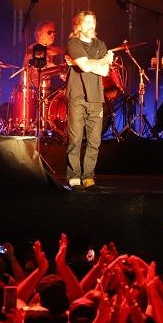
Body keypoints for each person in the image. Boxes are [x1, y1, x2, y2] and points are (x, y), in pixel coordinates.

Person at [65, 11, 112, 190]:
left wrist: (91, 63)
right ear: (78, 26)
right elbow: (84, 66)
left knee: (94, 141)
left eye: (93, 21)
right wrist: (103, 60)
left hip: (95, 98)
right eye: (87, 22)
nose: (92, 25)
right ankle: (74, 176)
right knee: (75, 139)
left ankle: (88, 176)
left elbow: (104, 72)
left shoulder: (100, 44)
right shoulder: (73, 43)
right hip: (77, 97)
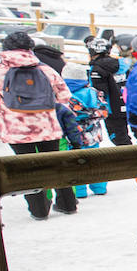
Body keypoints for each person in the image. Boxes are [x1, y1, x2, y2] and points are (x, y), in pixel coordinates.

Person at [0, 30, 78, 218]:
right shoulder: (45, 69)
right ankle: (68, 204)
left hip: (16, 130)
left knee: (27, 170)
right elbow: (64, 96)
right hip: (47, 128)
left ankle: (39, 210)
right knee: (54, 164)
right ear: (30, 48)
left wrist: (4, 98)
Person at [60, 65, 109, 197]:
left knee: (76, 163)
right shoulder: (93, 92)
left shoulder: (64, 95)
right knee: (94, 162)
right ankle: (99, 187)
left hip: (73, 136)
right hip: (93, 135)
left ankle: (80, 190)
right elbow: (104, 111)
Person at [85, 36, 132, 146]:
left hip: (112, 109)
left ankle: (131, 160)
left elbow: (99, 92)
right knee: (130, 136)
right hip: (128, 103)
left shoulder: (97, 69)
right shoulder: (122, 64)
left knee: (118, 138)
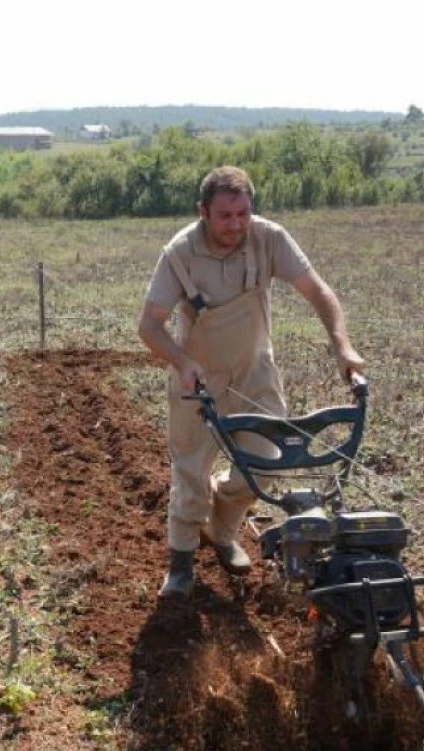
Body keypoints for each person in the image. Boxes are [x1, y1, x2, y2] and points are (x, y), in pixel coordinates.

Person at [139, 166, 367, 598]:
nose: (236, 225)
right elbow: (150, 326)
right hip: (197, 378)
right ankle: (181, 565)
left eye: (243, 213)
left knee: (262, 465)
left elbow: (318, 291)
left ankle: (221, 533)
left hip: (254, 373)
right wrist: (182, 360)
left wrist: (343, 346)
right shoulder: (180, 253)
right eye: (225, 215)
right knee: (190, 472)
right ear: (203, 212)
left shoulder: (269, 239)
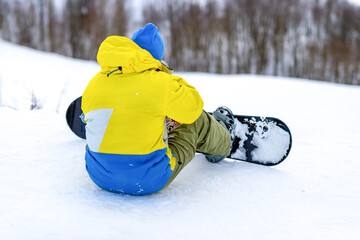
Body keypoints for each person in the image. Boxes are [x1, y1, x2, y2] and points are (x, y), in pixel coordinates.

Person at [81, 23, 235, 195]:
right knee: (196, 120)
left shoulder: (93, 84)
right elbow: (194, 108)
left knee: (134, 113)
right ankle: (224, 143)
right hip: (148, 180)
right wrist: (168, 79)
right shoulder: (161, 84)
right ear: (157, 58)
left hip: (99, 176)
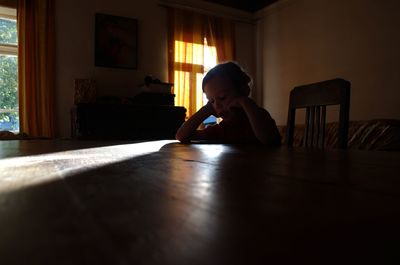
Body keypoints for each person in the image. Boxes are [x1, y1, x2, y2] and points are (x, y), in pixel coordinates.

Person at [175, 61, 281, 145]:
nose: (217, 105)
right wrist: (206, 110)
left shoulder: (260, 117)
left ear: (244, 90)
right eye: (211, 100)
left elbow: (268, 140)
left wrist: (246, 102)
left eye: (222, 97)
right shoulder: (224, 128)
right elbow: (181, 136)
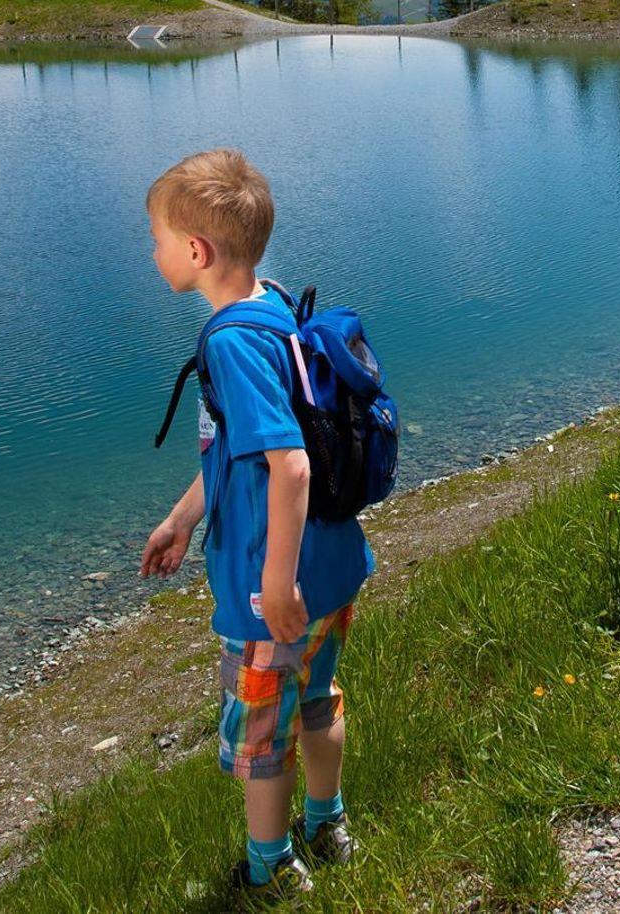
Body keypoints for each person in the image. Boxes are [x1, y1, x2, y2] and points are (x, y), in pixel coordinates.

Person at [139, 148, 374, 896]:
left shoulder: (231, 342)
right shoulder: (272, 305)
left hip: (272, 591)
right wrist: (183, 518)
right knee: (319, 701)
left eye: (157, 240)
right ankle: (328, 824)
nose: (153, 253)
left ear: (196, 251)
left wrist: (274, 585)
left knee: (263, 738)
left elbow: (290, 465)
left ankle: (272, 869)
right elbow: (237, 451)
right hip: (331, 565)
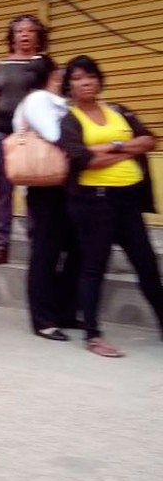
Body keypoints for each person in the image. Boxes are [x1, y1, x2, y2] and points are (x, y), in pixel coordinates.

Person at [57, 56, 163, 357]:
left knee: (147, 265)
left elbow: (149, 141)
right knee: (94, 266)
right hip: (95, 202)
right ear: (70, 86)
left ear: (99, 80)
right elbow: (83, 160)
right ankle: (93, 334)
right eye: (77, 78)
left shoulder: (119, 111)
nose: (86, 82)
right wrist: (124, 148)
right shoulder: (70, 120)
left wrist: (110, 148)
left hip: (129, 199)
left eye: (90, 76)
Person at [12, 54, 80, 342]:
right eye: (60, 71)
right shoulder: (38, 99)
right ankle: (43, 319)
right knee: (46, 253)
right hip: (46, 188)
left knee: (75, 248)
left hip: (63, 185)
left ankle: (63, 310)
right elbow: (54, 133)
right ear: (51, 74)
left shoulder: (55, 101)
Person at [0, 15, 47, 266]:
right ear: (13, 36)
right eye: (20, 31)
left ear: (38, 36)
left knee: (34, 192)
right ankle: (1, 245)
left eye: (30, 31)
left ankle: (37, 243)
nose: (25, 35)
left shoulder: (44, 65)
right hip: (2, 134)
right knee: (4, 193)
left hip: (33, 136)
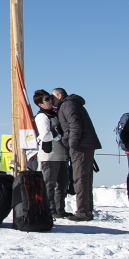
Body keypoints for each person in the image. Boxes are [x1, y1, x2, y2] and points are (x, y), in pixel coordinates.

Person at [54, 88, 100, 221]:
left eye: (53, 97)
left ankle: (83, 212)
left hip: (80, 146)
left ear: (60, 96)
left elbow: (74, 125)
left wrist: (70, 144)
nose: (52, 100)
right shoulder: (72, 103)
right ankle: (86, 210)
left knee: (80, 178)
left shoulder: (67, 105)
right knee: (84, 178)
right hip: (85, 144)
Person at [32, 90, 70, 218]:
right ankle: (50, 209)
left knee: (63, 183)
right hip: (50, 154)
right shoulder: (42, 117)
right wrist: (57, 133)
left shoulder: (54, 114)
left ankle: (60, 209)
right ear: (40, 104)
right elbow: (45, 136)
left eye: (50, 98)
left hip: (61, 153)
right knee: (50, 183)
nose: (50, 101)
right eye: (47, 99)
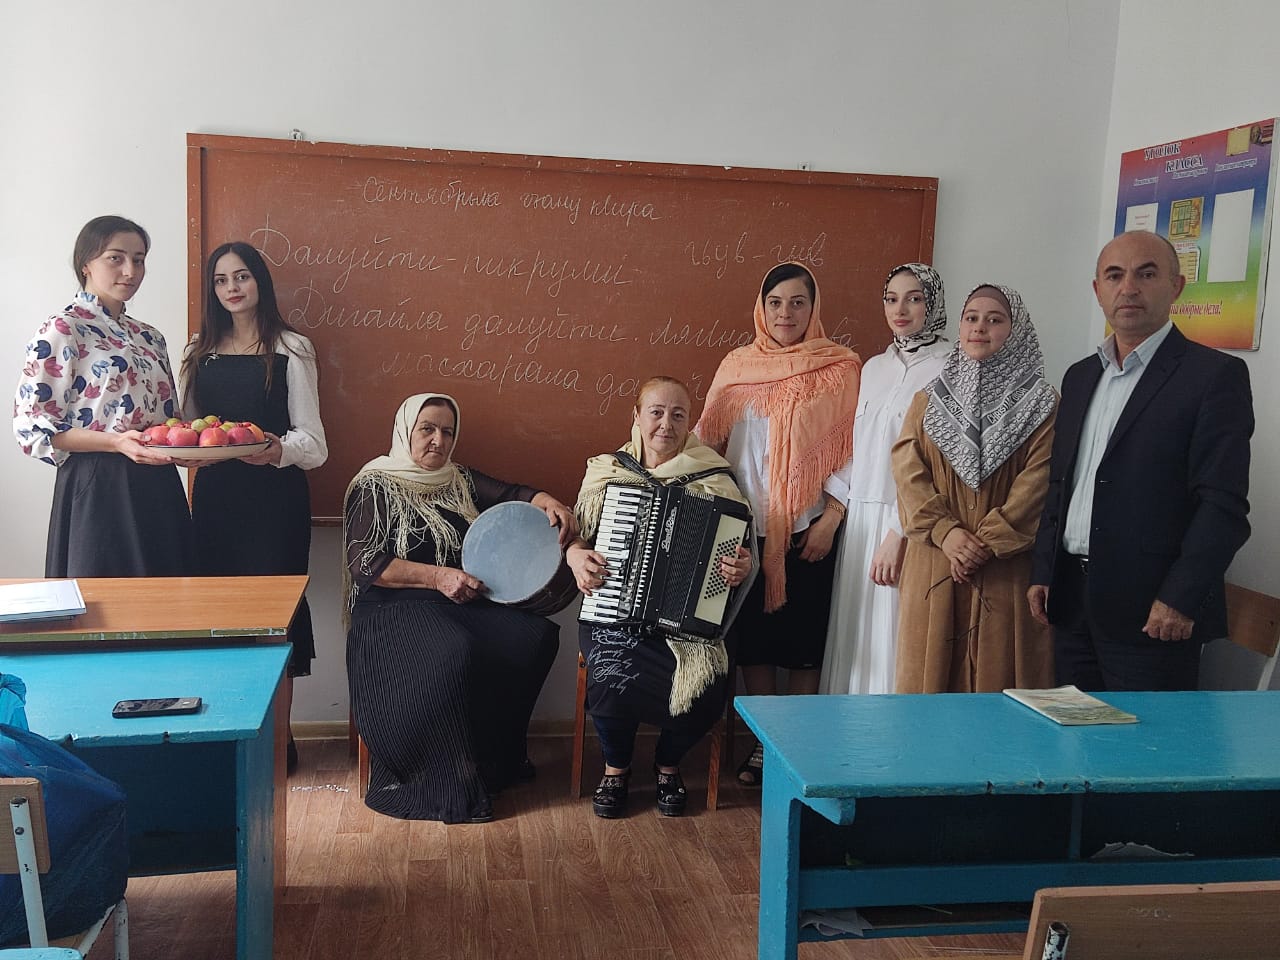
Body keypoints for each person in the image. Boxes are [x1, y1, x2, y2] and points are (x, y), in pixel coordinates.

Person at [1028, 231, 1253, 691]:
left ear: (1176, 287)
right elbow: (1061, 484)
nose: (1128, 288)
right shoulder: (1080, 376)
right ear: (1098, 291)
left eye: (1146, 274)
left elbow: (1222, 506)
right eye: (1114, 276)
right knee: (1075, 732)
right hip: (1072, 603)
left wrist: (1180, 598)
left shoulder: (1213, 377)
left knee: (1147, 738)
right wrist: (1045, 571)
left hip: (1154, 613)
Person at [343, 393, 575, 823]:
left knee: (534, 636)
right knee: (453, 650)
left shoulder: (458, 478)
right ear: (406, 431)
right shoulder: (376, 483)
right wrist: (438, 577)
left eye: (447, 432)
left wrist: (546, 500)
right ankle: (443, 777)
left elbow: (511, 493)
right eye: (427, 429)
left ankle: (490, 761)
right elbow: (367, 564)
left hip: (455, 602)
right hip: (392, 609)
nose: (438, 440)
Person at [696, 262, 860, 785]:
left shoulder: (841, 369)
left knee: (805, 645)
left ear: (814, 308)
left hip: (810, 527)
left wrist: (832, 517)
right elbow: (706, 444)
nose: (785, 313)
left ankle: (798, 746)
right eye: (775, 302)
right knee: (756, 645)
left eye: (797, 302)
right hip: (745, 531)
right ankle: (767, 745)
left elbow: (854, 449)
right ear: (761, 308)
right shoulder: (736, 368)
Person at [567, 376, 754, 818]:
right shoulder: (608, 472)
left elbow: (744, 555)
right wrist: (575, 556)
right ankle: (616, 769)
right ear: (636, 417)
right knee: (609, 673)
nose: (666, 424)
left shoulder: (714, 478)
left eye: (677, 415)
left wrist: (740, 567)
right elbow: (578, 535)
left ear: (690, 423)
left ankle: (668, 765)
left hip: (686, 628)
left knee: (707, 684)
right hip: (614, 613)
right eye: (656, 412)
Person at [179, 241, 328, 773]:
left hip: (274, 503)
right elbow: (187, 431)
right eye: (221, 280)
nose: (232, 288)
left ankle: (278, 743)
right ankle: (228, 736)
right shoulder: (198, 350)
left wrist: (275, 449)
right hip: (215, 502)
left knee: (274, 622)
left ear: (260, 282)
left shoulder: (292, 348)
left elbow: (315, 445)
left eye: (241, 276)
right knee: (217, 620)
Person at [892, 283, 1057, 693]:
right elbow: (907, 472)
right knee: (928, 691)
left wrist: (985, 543)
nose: (979, 328)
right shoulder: (928, 400)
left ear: (1016, 331)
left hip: (1004, 568)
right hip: (936, 562)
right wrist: (946, 533)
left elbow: (1040, 482)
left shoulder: (1043, 404)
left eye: (994, 319)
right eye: (971, 318)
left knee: (1000, 688)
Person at [14, 215, 192, 577]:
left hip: (157, 482)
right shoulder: (63, 328)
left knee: (168, 596)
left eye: (139, 260)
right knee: (105, 598)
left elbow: (167, 419)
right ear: (86, 264)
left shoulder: (150, 336)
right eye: (116, 258)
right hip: (97, 482)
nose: (130, 271)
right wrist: (115, 442)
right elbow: (33, 428)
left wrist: (190, 448)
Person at [820, 263, 951, 695]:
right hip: (861, 523)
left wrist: (899, 532)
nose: (901, 310)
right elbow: (859, 448)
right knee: (856, 639)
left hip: (911, 522)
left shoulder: (952, 366)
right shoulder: (874, 367)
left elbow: (941, 463)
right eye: (892, 299)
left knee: (896, 637)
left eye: (914, 298)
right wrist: (833, 512)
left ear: (933, 303)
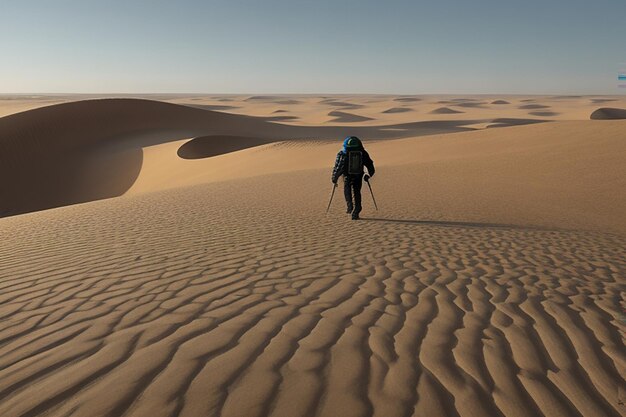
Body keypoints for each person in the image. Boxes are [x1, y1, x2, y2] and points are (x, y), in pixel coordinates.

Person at [331, 136, 375, 220]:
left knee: (347, 189)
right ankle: (357, 208)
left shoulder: (342, 153)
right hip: (358, 175)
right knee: (357, 191)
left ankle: (350, 206)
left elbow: (338, 166)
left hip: (347, 175)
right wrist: (369, 175)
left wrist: (334, 178)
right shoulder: (362, 153)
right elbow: (370, 164)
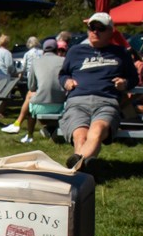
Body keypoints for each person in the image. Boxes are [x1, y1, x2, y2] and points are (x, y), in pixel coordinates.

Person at [58, 12, 138, 170]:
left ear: (110, 32)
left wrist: (125, 83)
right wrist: (66, 82)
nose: (95, 31)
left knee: (97, 130)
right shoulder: (75, 51)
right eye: (92, 27)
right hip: (77, 100)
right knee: (80, 136)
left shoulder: (122, 53)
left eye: (100, 28)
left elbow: (134, 78)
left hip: (106, 101)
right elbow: (63, 74)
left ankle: (76, 169)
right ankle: (85, 166)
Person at [17, 38, 68, 143]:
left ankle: (29, 134)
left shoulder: (36, 63)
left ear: (43, 51)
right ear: (57, 50)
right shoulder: (64, 61)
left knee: (30, 98)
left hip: (40, 106)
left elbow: (31, 86)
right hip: (61, 105)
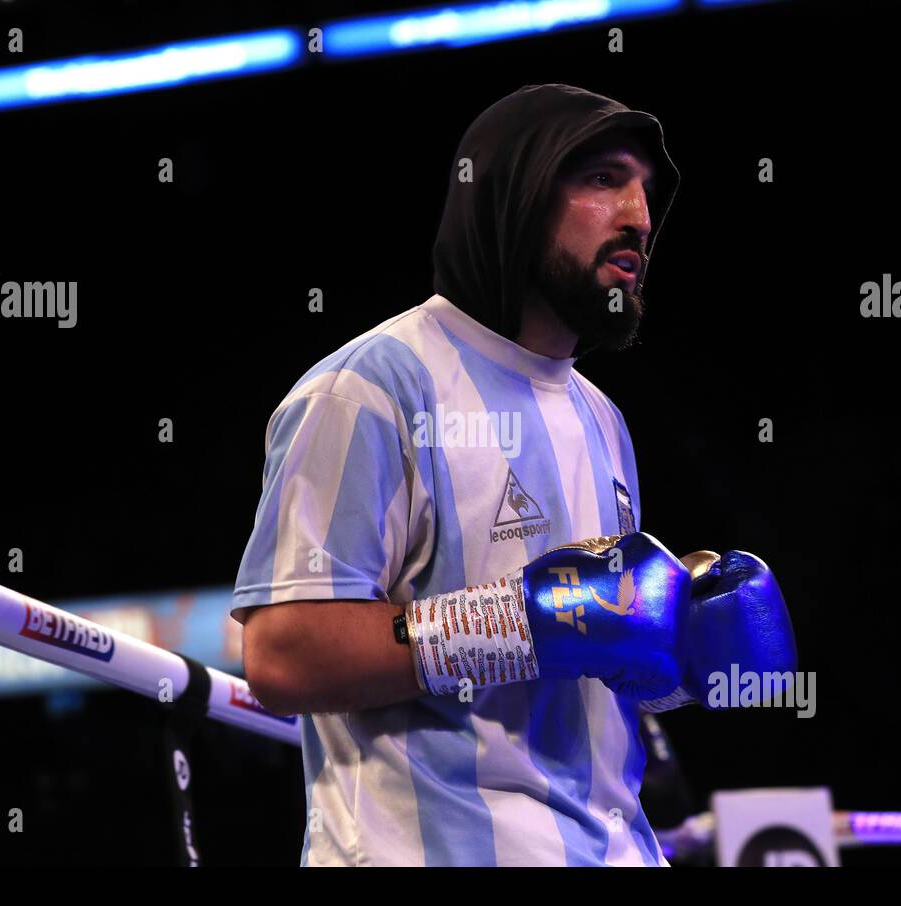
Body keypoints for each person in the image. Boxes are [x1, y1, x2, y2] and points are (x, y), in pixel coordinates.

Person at [229, 83, 794, 866]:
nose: (637, 214)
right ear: (514, 192)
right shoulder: (371, 388)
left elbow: (579, 664)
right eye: (602, 179)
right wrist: (520, 623)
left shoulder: (601, 419)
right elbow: (282, 656)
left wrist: (682, 662)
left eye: (646, 193)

──────────

* _Problem statement_: Copy only the lines above from the one containing "left knee: (118, 138)" through the one containing "right knee: (190, 472)", both included. Leave out the pictures.

* _Result for this task_:
left knee: (118, 138)
Body keypoints for each person in the image. Boxes are [x1, y1, x2, y2] and points are (x, y), in pixel coordinates.

Person at [139, 166, 367, 598]:
nose: (236, 225)
right elbow: (150, 326)
right hip: (197, 378)
right ankle: (181, 565)
left eye: (243, 213)
left knee: (262, 465)
left elbow: (318, 291)
left ankle: (221, 533)
left hip: (254, 373)
right wrist: (182, 360)
left wrist: (343, 346)
right shoulder: (180, 253)
right eye: (225, 215)
right knee: (190, 472)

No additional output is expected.